§ **EXERCISE**
Transcribe the following entries word for word; no picture is to appear in the copy.

§ **DATA RECORDS**
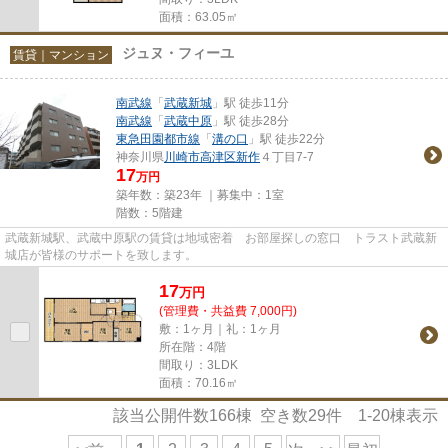
面積：63.05㎡
ジュヌ・フィーユ
賃貸｜マンション
南武線
「
武蔵新城
」駅 徒歩11分
南武線
「
武蔵中原
」駅 徒歩28分
東急田園都市線
「
溝の口
」駅 徒歩22分
神奈川県
川崎市高津区
新作
４丁目7-7
17
万円
築年数：築23年 ｜募集中：
1室
階数：5階建
武蔵新城駅、武蔵中原駅の賃貸は地域密着 お部屋探しの窓口 トラスト武蔵新
城店が皆様のサポートを致します。
17
万
円
(管理費・共益費 7,000円)
敷：1ヶ月｜礼：1ヶ月
所在階：4階
間取り：3LDK
面積：70.16㎡
該当公開件数
166
棟 空き数
29
件
1-20
棟表示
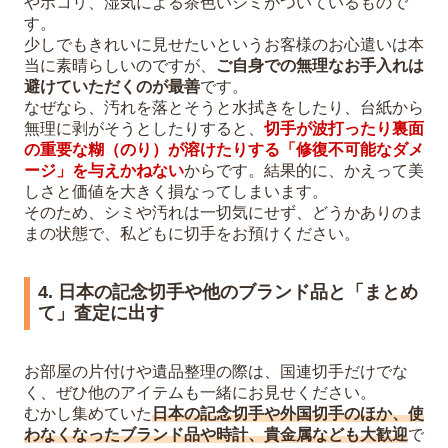
やホコリ、湿気による茶色いシミがついているもので
す。
少しでもきれいに見せたいというお客様のお心遣いは本
当に素晴らしいのですが、
ご自身での無理なお手入れは
避けていただくのが最善
です。
なぜなら、汚れを落とそうと水拭きをしたり、台紙から
無理に剥がそうとしたりすると、
切手が波打ったり裏面
の重要な糊（のり）が溶けたりする「修復不可能なダメ
ージ」を与えかねない
からです。結果的に、かえって美
しさと価値を大きく損なってしまいます。
そのため、シミや汚れは一切気にせず、どうかありのま
まの状態で、私どもに切手をお預けください。
4. 日本の記念切手や他のブランド品と「まとめ
て」査定に出す
お部屋の片付けや遺品整理の際は、国連切手だけでな
く、ぜひ他のアイテムも一緒にお見せください。
むかし集めていた
日本の記念切手や外国切手のほか、使
わなくなったブランド品や時計、貴金属なども大歓迎
で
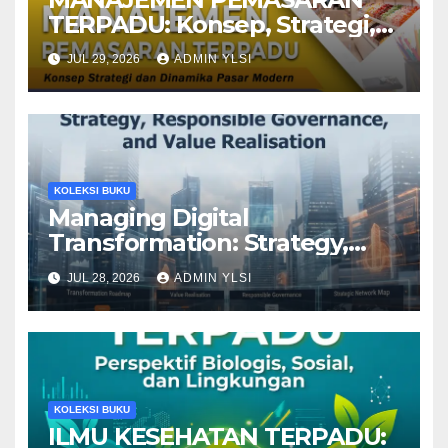
TERPADU: Konsep, Strategi,
dan Dinamika Pasar Modern
JUL 29, 2026
ADMIN YLSI
KOLEKSI BUKU
Managing Digital
Transformation: Strategy,
Responsible Governance, and
JUL 28, 2026
ADMIN YLSI
Value Realisation
KOLEKSI BUKU
ILMU KESEHATAN TERPADU:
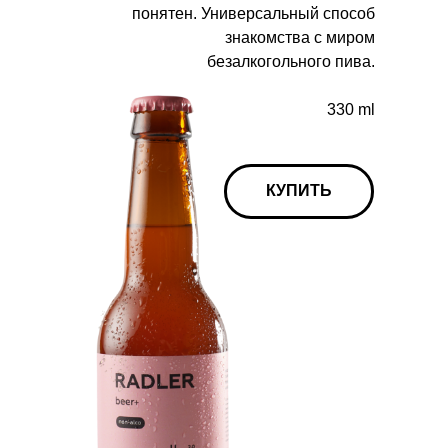
понятен. Универсальный способ
знакомства с миром
безалкогольного пива.
330 ml
КУПИТЬ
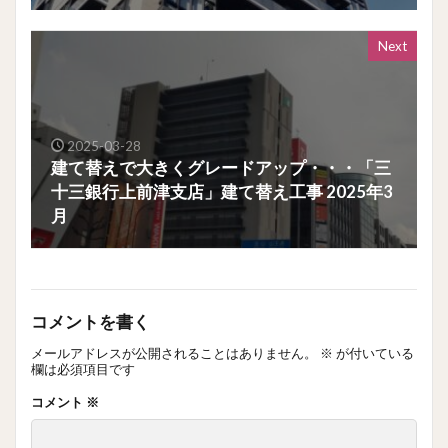
Next
2025-03-28
建て替えで大きくグレードアップ・・・「三
十三銀行上前津支店」建て替え工事 2025年3
月
コメントを書く
メールアドレスが公開されることはありません。
※
が付いている
欄は必須項目です
コメント
※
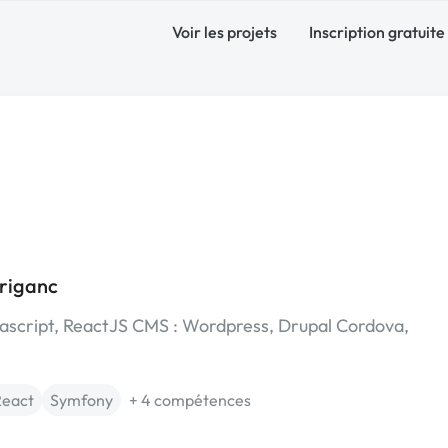
Voir les projets
Inscription gratuite
riganc
script, ReactJS CMS : Wordpress, Drupal Cordova,
React
Symfony
+ 4 compétences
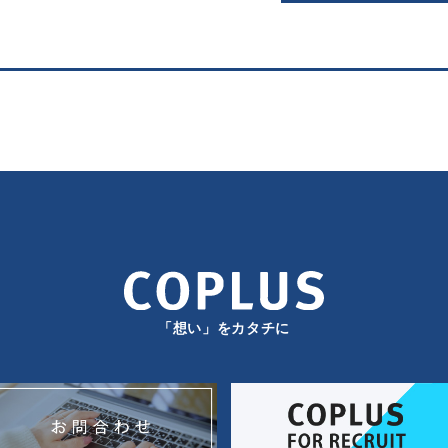
「想い」をカタチに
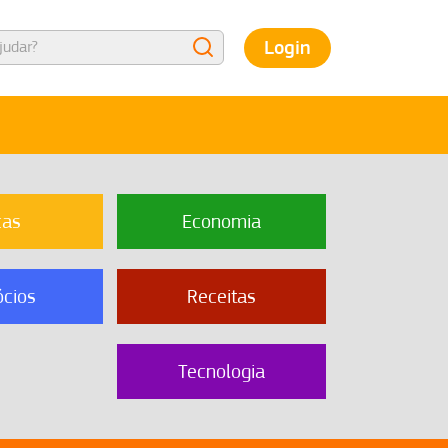
Login
cas
Economia
cios
Receitas
Tecnologia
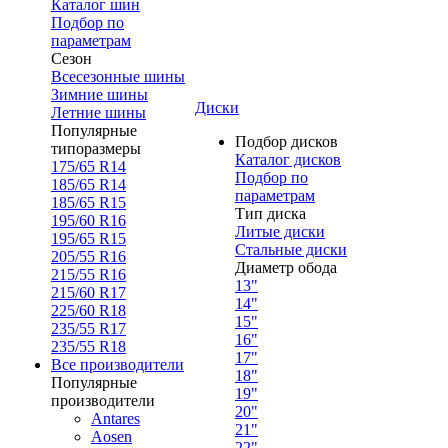
Каталог шин
Подбор по
параметрам
Сезон
Всесезонные шины
Зимние шины
Диски
Летние шины
Популярные
Подбор дисков
типоразмеры
Каталог дисков
175/65 R14
Подбор по
185/65 R14
параметрам
185/65 R15
Тип диска
195/60 R16
Литые диски
195/65 R15
Стальные диски
205/55 R16
Диаметр обода
215/55 R16
13"
215/60 R17
14"
225/60 R18
15"
235/55 R17
16"
235/55 R18
17"
Все производители
18"
Популярные
19"
производители
20"
Antares
21"
Aosen
22"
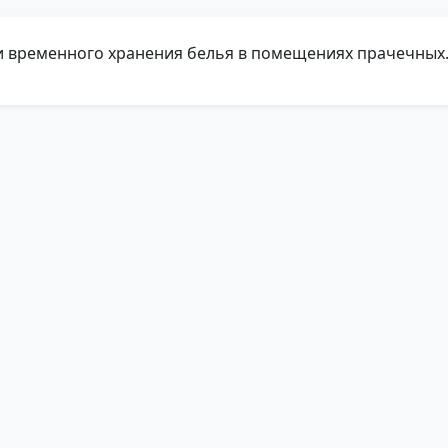
и временного хранения белья в помещениях прачечных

§ **ANSWER FOR THIS EXERCISE**
面積：63.05㎡
ジュヌ・フィーユ
賃貸｜マンション
南武線
「
武蔵新城
」駅 徒歩11分
南武線
「
武蔵中原
」駅 徒歩28分
東急田園都市線
「
溝の口
」駅 徒歩22分
神奈川県
川崎市高津区
新作
４丁目7-7
17
万円
築年数：築23年 ｜募集中：
1室
階数：5階建
武蔵新城駅、武蔵中原駅の賃貸は地域密着 お部屋探しの窓口 トラスト武蔵新
城店が皆様のサポートを致します。
17
万
円
(管理費・共益費 7,000円)
敷：1ヶ月｜礼：1ヶ月
所在階：4階
間取り：3LDK
面積：70.16㎡
該当公開件数
166
棟 空き数
29
件
1-20
棟表示
やホコリ、湿気による茶色いシミがついているもので
す。
少しでもきれいに見せたいというお客様のお心遣いは本
当に素晴らしいのですが、
ご自身での無理なお手入れは
避けていただくのが最善
です。
なぜなら、汚れを落とそうと水拭きをしたり、台紙から
無理に剥がそうとしたりすると、
切手が波打ったり裏面
の重要な糊（のり）が溶けたりする「修復不可能なダメ
ージ」を与えかねない
からです。結果的に、かえって美
しさと価値を大きく損なってしまいます。
そのため、シミや汚れは一切気にせず、どうかありのま
まの状態で、私どもに切手をお預けください。
4. 日本の記念切手や他のブランド品と「まとめ
て」査定に出す
お部屋の片付けや遺品整理の際は、国連切手だけでな
く、ぜひ他のアイテムも一緒にお見せください。
むかし集めていた
日本の記念切手や外国切手のほか、使
わなくなったブランド品や時計、貴金属なども大歓迎
で
TERPADU: Konsep, Strategi,
dan Dinamika Pasar Modern
JUL 29, 2026
ADMIN YLSI
KOLEKSI BUKU
Managing Digital
Transformation: Strategy,
Responsible Governance, and
JUL 28, 2026
ADMIN YLSI
Value Realisation
KOLEKSI BUKU
ILMU KESEHATAN TERPADU:
понятен. Универсальный способ
знакомства с миром
безалкогольного пива.
330 ml
КУПИТЬ
Next
2025-03-28
建て替えで大きくグレードアップ・・・「三
十三銀行上前津支店」建て替え工事 2025年3
月
コメントを書く
メールアドレスが公開されることはありません。
※
が付いている
欄は必須項目です
コメント
※
Voir les projets
Inscription gratuite
riganc
script, ReactJS CMS : Wordpress, Drupal Cordova,
React
Symfony
+ 4 compétences
「想い」をカタチに
Login
cas
Economia
cios
Receitas
Tecnologia
Каталог шин
Подбор по
параметрам
Сезон
Всесезонные шины
Зимние шины
Диски
Летние шины
Популярные
Подбор дисков
типоразмеры
Каталог дисков
175/65 R14
Подбор по
185/65 R14
параметрам
185/65 R15
Тип диска
195/60 R16
Литые диски
195/65 R15
Стальные диски
205/55 R16
Диаметр обода
215/55 R16
13"
215/60 R17
14"
225/60 R18
15"
235/55 R17
16"
235/55 R18
17"
Все производители
18"
Популярные
19"
производители
20"
Antares
21"
Aosen
22"
и временного хранения белья в помещениях прачечных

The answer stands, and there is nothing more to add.